There are a couple other observations I have been able to make in examining this assembly dump. First, we can see that the bulk of the instructions consist of pushing operands onto the stack in preparation for a procedure call. This is what’s known in the Linux world as the function preamble.


AUTO:00401134                 push                  ; lpOverlapped
AUTO:00401136                 lea     eax, [esp+0Ch+NumberOfBytesWritten]
AUTO:0040113A                 push    eax             ; lpNumberOfBytesWritten
AUTO:0040113B                 push    edx             ; nNumberOfBytesToWrite
AUTO:0040113C                 push    esi             ; lpBuffer
AUTO:0040113D                 push    0FFFFFFF4h      ; nStdHandle
AUTO:0040113F                 call    ds:GetStdHandle

Second, when we look at the function preambles for the system calls, we can see that they consist of pushing immediate operands as well as register contents.
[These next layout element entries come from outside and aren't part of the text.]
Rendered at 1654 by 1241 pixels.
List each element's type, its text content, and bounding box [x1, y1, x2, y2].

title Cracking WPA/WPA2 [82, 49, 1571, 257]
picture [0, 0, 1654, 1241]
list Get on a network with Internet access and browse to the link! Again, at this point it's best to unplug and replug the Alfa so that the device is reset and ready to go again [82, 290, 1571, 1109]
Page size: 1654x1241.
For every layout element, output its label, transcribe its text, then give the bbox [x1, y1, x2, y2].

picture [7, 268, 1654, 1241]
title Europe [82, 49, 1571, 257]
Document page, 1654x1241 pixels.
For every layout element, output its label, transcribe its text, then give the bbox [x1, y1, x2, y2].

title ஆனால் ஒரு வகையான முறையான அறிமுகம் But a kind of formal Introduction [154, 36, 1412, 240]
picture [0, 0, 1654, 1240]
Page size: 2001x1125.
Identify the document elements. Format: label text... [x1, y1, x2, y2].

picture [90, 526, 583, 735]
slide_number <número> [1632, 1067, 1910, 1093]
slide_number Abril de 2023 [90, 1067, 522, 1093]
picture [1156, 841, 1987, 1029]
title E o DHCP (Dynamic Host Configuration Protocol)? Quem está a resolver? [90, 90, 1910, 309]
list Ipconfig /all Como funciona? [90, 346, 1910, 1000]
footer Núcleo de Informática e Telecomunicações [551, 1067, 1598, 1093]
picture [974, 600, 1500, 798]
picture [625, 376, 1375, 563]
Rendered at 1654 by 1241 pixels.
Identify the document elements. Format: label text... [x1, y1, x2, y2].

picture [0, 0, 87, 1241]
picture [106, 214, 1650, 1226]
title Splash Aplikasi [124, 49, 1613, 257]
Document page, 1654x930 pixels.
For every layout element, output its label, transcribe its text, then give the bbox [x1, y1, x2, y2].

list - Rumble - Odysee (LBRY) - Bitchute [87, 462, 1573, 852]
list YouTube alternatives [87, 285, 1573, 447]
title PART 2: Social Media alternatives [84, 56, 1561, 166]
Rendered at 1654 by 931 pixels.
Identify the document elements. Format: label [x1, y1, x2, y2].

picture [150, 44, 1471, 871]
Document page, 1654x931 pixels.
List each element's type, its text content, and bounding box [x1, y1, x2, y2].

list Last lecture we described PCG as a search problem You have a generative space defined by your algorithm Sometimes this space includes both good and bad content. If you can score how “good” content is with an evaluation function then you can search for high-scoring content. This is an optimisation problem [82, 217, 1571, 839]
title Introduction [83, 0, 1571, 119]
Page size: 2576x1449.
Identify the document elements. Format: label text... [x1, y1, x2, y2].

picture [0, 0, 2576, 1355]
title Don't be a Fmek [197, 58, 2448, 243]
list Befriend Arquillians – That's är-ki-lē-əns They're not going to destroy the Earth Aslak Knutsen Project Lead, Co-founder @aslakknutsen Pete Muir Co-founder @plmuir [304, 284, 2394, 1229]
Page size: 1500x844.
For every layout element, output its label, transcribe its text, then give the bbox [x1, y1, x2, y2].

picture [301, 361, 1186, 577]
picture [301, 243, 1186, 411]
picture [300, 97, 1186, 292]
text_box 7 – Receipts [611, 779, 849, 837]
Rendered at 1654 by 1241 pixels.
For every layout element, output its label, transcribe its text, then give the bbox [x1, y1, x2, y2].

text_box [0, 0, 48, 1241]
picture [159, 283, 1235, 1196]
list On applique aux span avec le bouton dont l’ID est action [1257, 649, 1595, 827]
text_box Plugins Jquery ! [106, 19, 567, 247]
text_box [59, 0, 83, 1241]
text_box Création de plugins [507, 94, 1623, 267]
This means that the Windows ABI uses the stack to hold all the parameters of a system call. This is in contrast to the Linux ABI, which uses registers for the first few parameters and the stack for any remaining.

I have also noticed that all of the assembler directives in the assembly dump are those of the Microsoft Macro Assembler (MASM). This is very handy as the book I have that I learned x86 assembly language programming from is based on MASM. So I can use that book as a companion to my reverse-engineering adventures in IDA, along with the online help and some books on reverse-engineering.

In closing, I will state that reverse-engineering of executable files is something I’ve been meaning to get into for a really long time, but for some reason I never took the necessary steps until now. I think I was probably intimidated by the unwieldy nature of all the assembly dumps I had seen in the past, and this program was no exception, though I am now at a time in my life where I don’t have anything else going on, so I can devote all my time and energy to learning reverse-engineering and deciphering the Windows PE format. I believe being able to not only disassemble binaries but also read the assembly dumps and use them to modify the program to one’s liking is a rite of passage for every budding hacker.